## [What you are asked to do]
Write out the records word for word.

## [Entries provided]
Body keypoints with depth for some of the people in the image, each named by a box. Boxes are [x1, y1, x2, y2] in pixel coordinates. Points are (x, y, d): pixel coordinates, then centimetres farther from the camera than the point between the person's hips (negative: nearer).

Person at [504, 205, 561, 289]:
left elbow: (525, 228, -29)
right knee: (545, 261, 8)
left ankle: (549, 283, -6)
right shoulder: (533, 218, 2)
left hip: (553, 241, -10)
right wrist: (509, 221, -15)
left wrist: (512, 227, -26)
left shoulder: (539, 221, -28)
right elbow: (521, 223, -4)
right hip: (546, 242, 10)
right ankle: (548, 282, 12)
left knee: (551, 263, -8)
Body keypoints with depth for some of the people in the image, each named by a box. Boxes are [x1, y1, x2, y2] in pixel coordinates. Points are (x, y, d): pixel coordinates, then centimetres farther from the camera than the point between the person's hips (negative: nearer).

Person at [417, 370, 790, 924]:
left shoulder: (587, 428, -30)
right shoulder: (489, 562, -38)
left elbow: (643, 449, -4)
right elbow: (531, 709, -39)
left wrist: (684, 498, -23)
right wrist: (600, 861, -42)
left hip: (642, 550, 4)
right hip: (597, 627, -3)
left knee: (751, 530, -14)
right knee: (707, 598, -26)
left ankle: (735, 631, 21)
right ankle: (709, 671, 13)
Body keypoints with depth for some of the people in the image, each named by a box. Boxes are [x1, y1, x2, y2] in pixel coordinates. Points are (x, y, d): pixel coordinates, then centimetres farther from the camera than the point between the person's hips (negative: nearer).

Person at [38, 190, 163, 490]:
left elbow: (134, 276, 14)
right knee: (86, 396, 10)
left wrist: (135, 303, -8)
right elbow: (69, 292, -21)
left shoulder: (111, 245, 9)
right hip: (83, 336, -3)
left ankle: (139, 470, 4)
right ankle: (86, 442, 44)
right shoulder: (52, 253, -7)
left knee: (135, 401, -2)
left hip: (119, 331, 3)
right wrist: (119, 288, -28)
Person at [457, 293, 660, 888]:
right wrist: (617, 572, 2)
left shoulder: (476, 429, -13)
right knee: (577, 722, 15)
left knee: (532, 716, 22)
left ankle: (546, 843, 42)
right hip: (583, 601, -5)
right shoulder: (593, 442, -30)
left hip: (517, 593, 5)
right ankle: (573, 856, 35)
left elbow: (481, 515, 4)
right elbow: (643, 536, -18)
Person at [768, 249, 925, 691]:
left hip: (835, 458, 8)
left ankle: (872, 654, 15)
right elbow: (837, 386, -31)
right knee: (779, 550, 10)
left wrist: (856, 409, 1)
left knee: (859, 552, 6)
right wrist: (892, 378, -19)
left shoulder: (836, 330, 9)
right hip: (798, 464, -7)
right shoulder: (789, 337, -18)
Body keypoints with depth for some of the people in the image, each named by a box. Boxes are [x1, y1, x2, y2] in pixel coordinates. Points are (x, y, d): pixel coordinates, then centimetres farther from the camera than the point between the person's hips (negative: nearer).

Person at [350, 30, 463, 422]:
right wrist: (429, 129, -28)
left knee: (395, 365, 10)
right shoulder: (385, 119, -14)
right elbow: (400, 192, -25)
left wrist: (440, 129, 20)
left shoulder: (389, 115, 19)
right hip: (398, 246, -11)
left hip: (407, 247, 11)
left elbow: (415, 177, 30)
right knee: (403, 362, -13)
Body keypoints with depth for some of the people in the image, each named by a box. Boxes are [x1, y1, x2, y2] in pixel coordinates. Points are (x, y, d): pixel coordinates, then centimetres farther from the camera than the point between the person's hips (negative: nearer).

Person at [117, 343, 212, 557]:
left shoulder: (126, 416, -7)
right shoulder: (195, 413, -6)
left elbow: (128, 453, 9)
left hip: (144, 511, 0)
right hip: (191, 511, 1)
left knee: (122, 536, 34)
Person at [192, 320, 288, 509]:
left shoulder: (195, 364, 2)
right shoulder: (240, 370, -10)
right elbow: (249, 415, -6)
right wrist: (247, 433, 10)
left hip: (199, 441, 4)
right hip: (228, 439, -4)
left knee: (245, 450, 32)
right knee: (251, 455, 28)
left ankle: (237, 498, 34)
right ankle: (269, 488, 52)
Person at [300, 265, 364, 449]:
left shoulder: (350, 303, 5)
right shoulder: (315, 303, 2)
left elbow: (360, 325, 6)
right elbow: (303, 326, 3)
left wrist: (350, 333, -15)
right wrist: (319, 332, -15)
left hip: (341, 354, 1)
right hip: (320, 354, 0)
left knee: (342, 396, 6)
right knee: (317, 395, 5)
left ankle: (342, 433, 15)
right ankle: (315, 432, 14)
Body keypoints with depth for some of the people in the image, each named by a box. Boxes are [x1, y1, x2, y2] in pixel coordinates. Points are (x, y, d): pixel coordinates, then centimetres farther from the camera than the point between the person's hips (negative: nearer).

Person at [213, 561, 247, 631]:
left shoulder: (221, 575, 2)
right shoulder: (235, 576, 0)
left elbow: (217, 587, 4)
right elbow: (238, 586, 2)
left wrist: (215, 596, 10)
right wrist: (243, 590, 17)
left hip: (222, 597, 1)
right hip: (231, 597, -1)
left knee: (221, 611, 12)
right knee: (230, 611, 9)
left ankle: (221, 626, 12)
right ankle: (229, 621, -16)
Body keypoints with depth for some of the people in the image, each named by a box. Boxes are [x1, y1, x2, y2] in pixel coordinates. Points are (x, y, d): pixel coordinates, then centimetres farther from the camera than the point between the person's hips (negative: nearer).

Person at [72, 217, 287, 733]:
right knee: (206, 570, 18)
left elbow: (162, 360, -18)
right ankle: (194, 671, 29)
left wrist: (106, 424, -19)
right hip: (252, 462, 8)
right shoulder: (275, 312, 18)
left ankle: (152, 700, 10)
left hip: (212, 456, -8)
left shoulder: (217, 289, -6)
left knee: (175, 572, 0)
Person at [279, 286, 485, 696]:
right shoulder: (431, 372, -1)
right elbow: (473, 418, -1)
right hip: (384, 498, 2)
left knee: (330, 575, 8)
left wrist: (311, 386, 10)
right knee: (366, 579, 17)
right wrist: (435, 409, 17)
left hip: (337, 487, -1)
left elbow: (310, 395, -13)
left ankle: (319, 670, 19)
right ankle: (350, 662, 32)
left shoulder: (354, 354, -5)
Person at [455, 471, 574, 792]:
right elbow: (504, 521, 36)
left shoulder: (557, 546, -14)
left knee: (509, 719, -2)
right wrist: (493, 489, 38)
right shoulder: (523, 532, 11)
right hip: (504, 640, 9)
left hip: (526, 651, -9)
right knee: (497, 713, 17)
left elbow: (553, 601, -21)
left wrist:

## [Task solution]
Body keypoints with depth for some of the people in the image, each named by a box. Boxes are [x1, y1, x2, y2] in pixel coordinates. Points are (x, y, d): pixel coordinates, then centimetres farther from the camera than the point between the person's hips (negative: nearer).

Person at [504, 205, 561, 289]:
left elbow: (525, 228, -29)
right knee: (545, 261, 8)
left ankle: (549, 283, -6)
right shoulder: (533, 218, 2)
left hip: (553, 241, -10)
right wrist: (509, 221, -15)
left wrist: (512, 227, -26)
left shoulder: (539, 221, -28)
right elbow: (521, 223, -4)
right hip: (546, 242, 10)
right ankle: (548, 282, 12)
left knee: (551, 263, -8)
Body keypoints with depth for some of the people in the image, each named by a box. Boxes are [x1, y1, x2, y2] in pixel coordinates. Points are (x, y, d): pixel coordinates, then centimetres farther from the camera than the point between the person's hips (negative: nearer).

Person at [417, 370, 790, 924]:
left shoulder: (587, 428, -30)
right shoulder: (489, 562, -38)
left elbow: (643, 449, -4)
right elbow: (531, 709, -39)
left wrist: (684, 498, -23)
right wrist: (600, 861, -42)
left hip: (642, 550, 4)
right hip: (597, 627, -3)
left knee: (751, 530, -14)
right knee: (707, 598, -26)
left ankle: (735, 631, 21)
right ankle: (709, 671, 13)
Body keypoints with depth for some of the people in the image, each named by a box. Boxes are [x1, y1, x2, y2] in pixel coordinates. Points are (x, y, d): pixel coordinates, then centimetres farther from the camera than the point between the person's hips (negative: nearer).

Person at [38, 190, 163, 490]:
left elbow: (134, 276, 14)
right knee: (86, 396, 10)
left wrist: (135, 303, -8)
right elbow: (69, 292, -21)
left shoulder: (111, 245, 9)
right hip: (83, 336, -3)
left ankle: (139, 470, 4)
right ankle: (86, 442, 44)
right shoulder: (52, 253, -7)
left knee: (135, 401, -2)
left hip: (119, 331, 3)
right wrist: (119, 288, -28)
Person at [457, 293, 660, 888]:
right wrist: (617, 572, 2)
left shoulder: (476, 429, -13)
right knee: (577, 722, 15)
left knee: (532, 716, 22)
left ankle: (546, 843, 42)
right hip: (583, 601, -5)
right shoulder: (593, 442, -30)
left hip: (517, 593, 5)
right ankle: (573, 856, 35)
left elbow: (481, 515, 4)
right elbow: (643, 536, -18)
Person at [768, 249, 925, 691]:
left hip: (835, 458, 8)
left ankle: (872, 654, 15)
right elbow: (837, 386, -31)
right knee: (779, 550, 10)
left wrist: (856, 409, 1)
left knee: (859, 552, 6)
right wrist: (892, 378, -19)
left shoulder: (836, 330, 9)
right hip: (798, 464, -7)
right shoulder: (789, 337, -18)
Body keypoints with depth for some of the people in the image, each named by a box. Boxes are [x1, y1, x2, y2] in pixel coordinates. Points are (x, y, d): pixel coordinates, then centimetres farther from the camera than the point between the person's hips (negative: nearer).

Person at [350, 30, 463, 422]:
right wrist: (429, 129, -28)
left knee: (395, 365, 10)
right shoulder: (385, 119, -14)
right elbow: (400, 192, -25)
left wrist: (440, 129, 20)
left shoulder: (389, 115, 19)
right hip: (398, 246, -11)
left hip: (407, 247, 11)
left elbow: (415, 177, 30)
right knee: (403, 362, -13)
Body keypoints with depth for some of the people in the image, each named by a box. Boxes are [x1, y1, x2, y2] in pixel coordinates. Points are (x, y, d): pixel coordinates, then centimetres farther from the camera than the point between the person's hips (negative: nearer).

Person at [117, 343, 212, 557]:
left shoulder: (126, 416, -7)
right shoulder: (195, 413, -6)
left elbow: (128, 453, 9)
left hip: (144, 511, 0)
right hip: (191, 511, 1)
left knee: (122, 536, 34)
Person at [192, 320, 288, 509]:
left shoulder: (195, 364, 2)
right shoulder: (240, 370, -10)
right elbow: (249, 415, -6)
right wrist: (247, 433, 10)
left hip: (199, 441, 4)
right hip: (228, 439, -4)
left knee: (245, 450, 32)
right knee: (251, 455, 28)
left ankle: (237, 498, 34)
right ankle: (269, 488, 52)
Person at [300, 265, 364, 449]:
left shoulder: (350, 303, 5)
right shoulder: (315, 303, 2)
left elbow: (360, 325, 6)
right elbow: (303, 326, 3)
left wrist: (350, 333, -15)
right wrist: (319, 332, -15)
left hip: (341, 354, 1)
right hip: (320, 354, 0)
left knee: (342, 396, 6)
right knee: (317, 395, 5)
left ankle: (342, 433, 15)
right ankle: (315, 432, 14)
Body keypoints with depth for some of the people in the image, each named by a box. Boxes are [x1, y1, x2, y2] in pixel coordinates. Points are (x, y, d): pixel coordinates, then centimetres farther from the camera than the point between the person's hips (negative: nearer).

Person at [213, 561, 247, 631]:
left shoulder: (221, 575, 2)
right shoulder: (235, 576, 0)
left elbow: (217, 587, 4)
right elbow: (238, 586, 2)
left wrist: (215, 596, 10)
right wrist: (243, 590, 17)
left hip: (222, 597, 1)
right hip: (231, 597, -1)
left knee: (221, 611, 12)
right knee: (230, 611, 9)
left ankle: (221, 626, 12)
right ankle: (229, 621, -16)
Body keypoints with depth for some of the people in the image, each named by a box. Boxes are [x1, y1, x2, y2] in pixel coordinates. Points are (x, y, d): pixel coordinates, then centimetres farther from the camera than the point between the person's hips (negative: nearer).

Person at [72, 217, 287, 733]:
right knee: (206, 570, 18)
left elbow: (162, 360, -18)
right ankle: (194, 671, 29)
left wrist: (106, 424, -19)
right hip: (252, 462, 8)
right shoulder: (275, 312, 18)
left ankle: (152, 700, 10)
left hip: (212, 456, -8)
left shoulder: (217, 289, -6)
left knee: (175, 572, 0)
Person at [279, 286, 485, 696]:
right shoulder: (431, 372, -1)
right elbow: (473, 418, -1)
right hip: (384, 498, 2)
left knee: (330, 575, 8)
left wrist: (311, 386, 10)
right knee: (366, 579, 17)
right wrist: (435, 409, 17)
left hip: (337, 487, -1)
left elbow: (310, 395, -13)
left ankle: (319, 670, 19)
right ankle: (350, 662, 32)
left shoulder: (354, 354, -5)
Person at [455, 471, 574, 792]:
right elbow: (504, 521, 36)
left shoulder: (557, 546, -14)
left knee: (509, 719, -2)
right wrist: (493, 489, 38)
right shoulder: (523, 532, 11)
right hip: (504, 640, 9)
left hip: (526, 651, -9)
right knee: (497, 713, 17)
left elbow: (553, 601, -21)
left wrist:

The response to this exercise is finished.